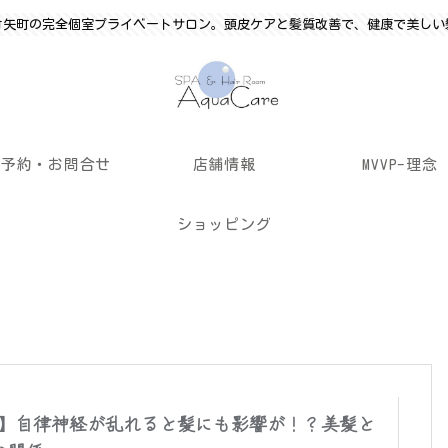
竹矢町の完全個室プライベートサロン。頭皮ケアと髪質改善で、健康で美しい
ご予約・お問合せ
店舗情報
MVVP-理念
ショッピング
回】自律神経が乱れると髪にも影響が！？美髪と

▬▬▬▬▬▬

● EXERCISE PROMPT:
Copy the text from the records above line for line, without changing anything, and leave the pictures out of your answer.

● RESPONSE:
竹矢町の完全個室プライベートサロン。頭皮ケアと髪質改善で、健康で美しい
ご予約・お問合せ
店舗情報
MVVP-理念
ショッピング
回】自律神経が乱れると髪にも影響が！？美髪と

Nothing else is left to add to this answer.